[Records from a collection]
=-=-=
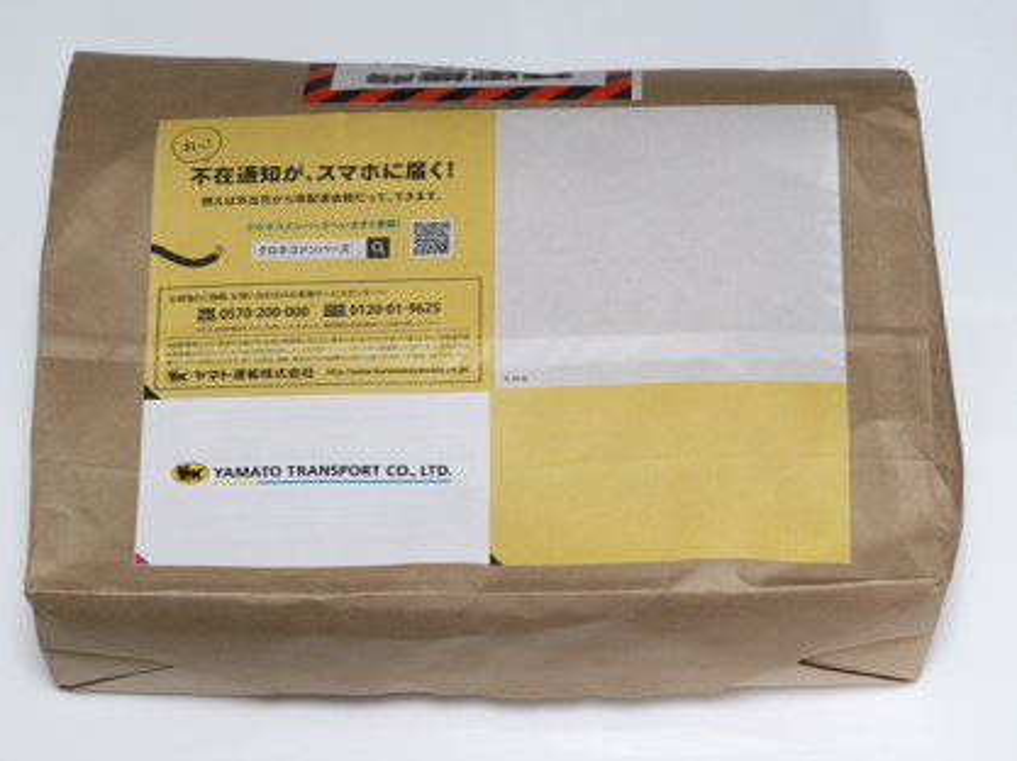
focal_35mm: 121
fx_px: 3552
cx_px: 510
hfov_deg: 16.3
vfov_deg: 12.2
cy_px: 382
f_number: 4
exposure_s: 1/125
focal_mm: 60
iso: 1000
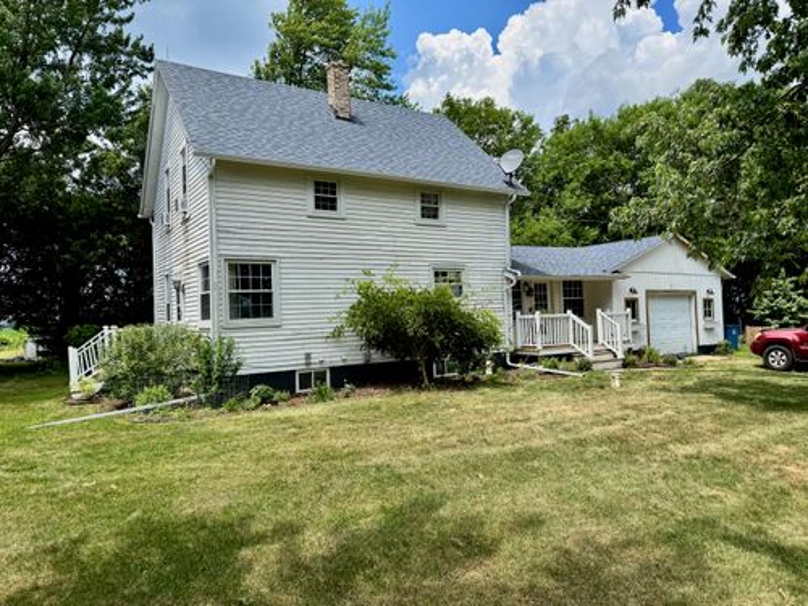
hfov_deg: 71.6
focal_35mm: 24
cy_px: 303
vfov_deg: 56.8
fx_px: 560
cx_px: 404
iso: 80
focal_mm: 6.76
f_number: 1.78
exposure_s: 1/1980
=-=-=
Task
Print each line, starting with the one that contains "focal_35mm: 24" and ending with the last line of the data, exactly as it stands and with no other lines.

Solution for this task
focal_35mm: 24
cy_px: 303
vfov_deg: 56.8
fx_px: 560
cx_px: 404
iso: 80
focal_mm: 6.76
f_number: 1.78
exposure_s: 1/1980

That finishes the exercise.